We utilize the same standard facility of aseptic precautions, Operation theatre, microscopes, surgical instruments for our base hospital surgeries & camp surgeries, except intraocular lenses which are supplied by DBCS for camps, this is the reason we get very fewer complications (1.94%) and they are comparable with complications in base hospital surgeries (0.88%). Venktesh et al. (2003) and Hosamai et al. reported a similar incidence of intraoperative complications.10, 17
Among 7796 surgeries were done in base hospital cases, we got intraoperative complications like vitreous loss following post capsule rupture, capsular bag dialysis including two nucleus drops in hypermature cataract cases in 69 cases. In these 14 cases; we put ACIOL in 8 cases in the same sitting and secondary scleral fixating IOL in 6 cases, so we have put IOLs in 100% cases. Other occasional complications like intraoperative iris prolapse, Desmets detachment were handled promptly by the operating surgeon, so not taken into the account.
Out of 4671 camp surgeries, 3 patients left aphakic due to hazy cornea, later they lost to the follow-up. We had intraoperative complications in 91 cases, for 88 patients we put ACIOL, only 0.0065% of patients did not put IOL. Early postoperative complications like iris prolapse, wound leak, striate keratopathy treated efficiently then and there.
In 1997, Kapoor et al. reported only 3.6% of patients underwent IOL implantation.18 Vijaya et al.(2010) reported a rate of IOL implantation in 55.4% of cases whereas Nayak et al. in 2014 reported only 0.0075% of patients left aphakic.16, 17 However, in a south Indian study(2011-12), 86.2% of surgeries done with IOL implantation.16 This shows availability and skill of IOL implants have been increased with time.

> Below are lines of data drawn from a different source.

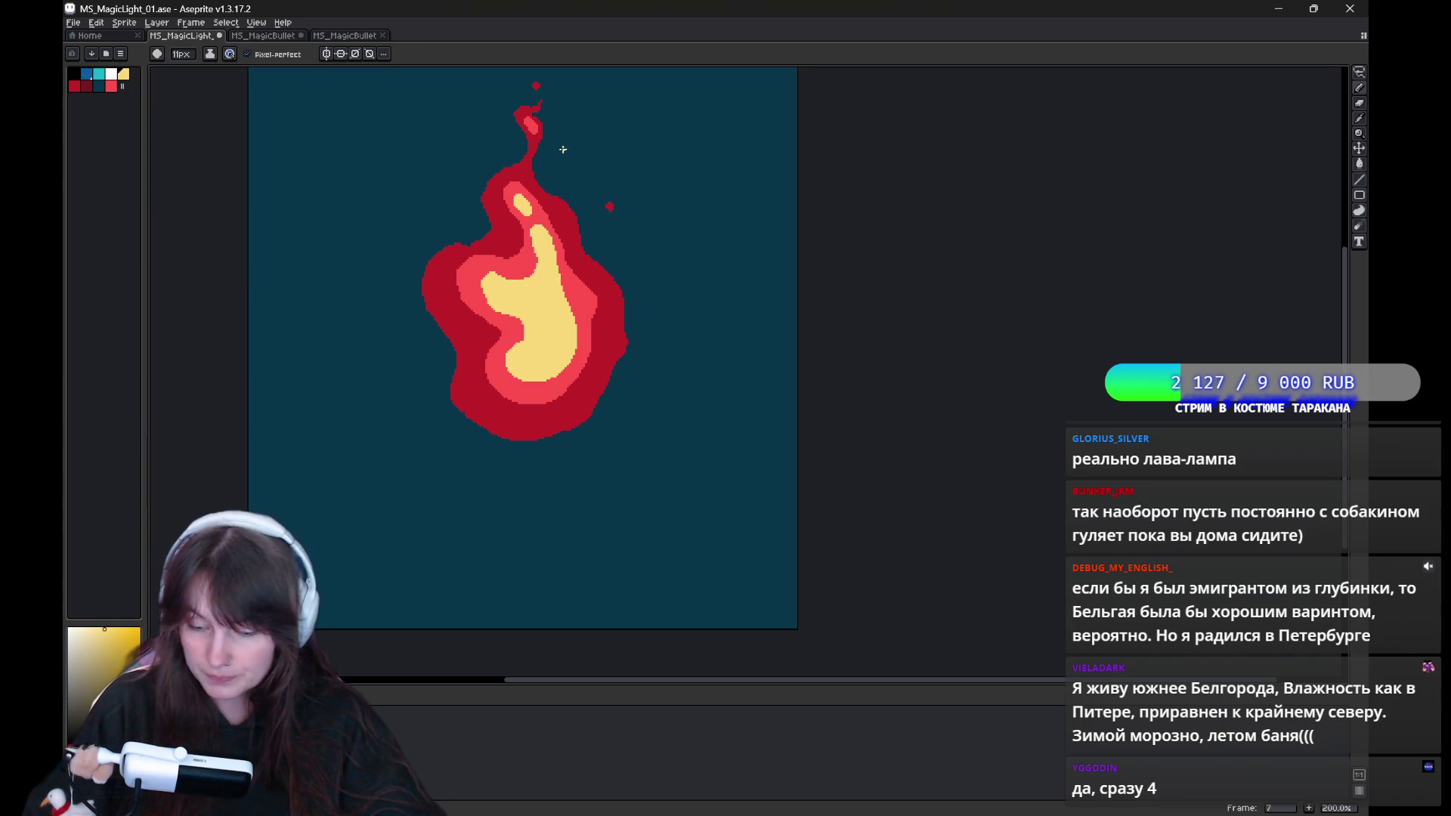
key(Left)
key(Left)
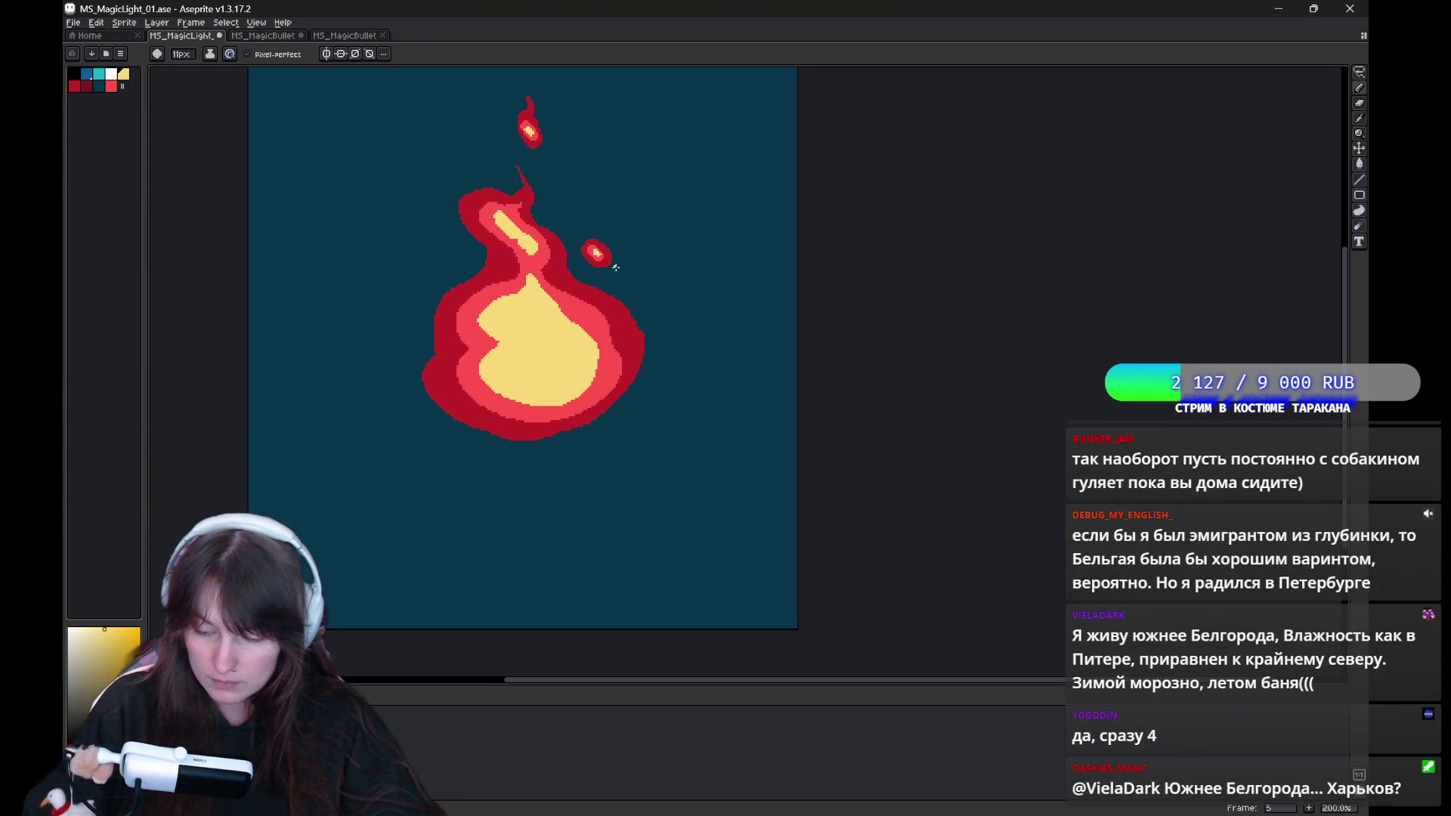
key(Left)
key(Left)
key(Left)
key(Left)
key(Right)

Our study highlights that we are doing qualitatively & quantitatively equivalent results in camp as well as base hospital surgeries
We have compared results at cataract surgery done in our hospital and camps under the national programme; the complication rate is comparable in both scenarios. We are providing quality community service to reduce blindness to achieve vision 2020.
High-quality cataract surgery with a low rate of intraoperative complications in rural camps can help us to clear the burden of avoidable blindness caused by cataracts.
The limitation of this study is we could not compare post-operative visual outcomes due to the retrospective nature of the study causing loss of data.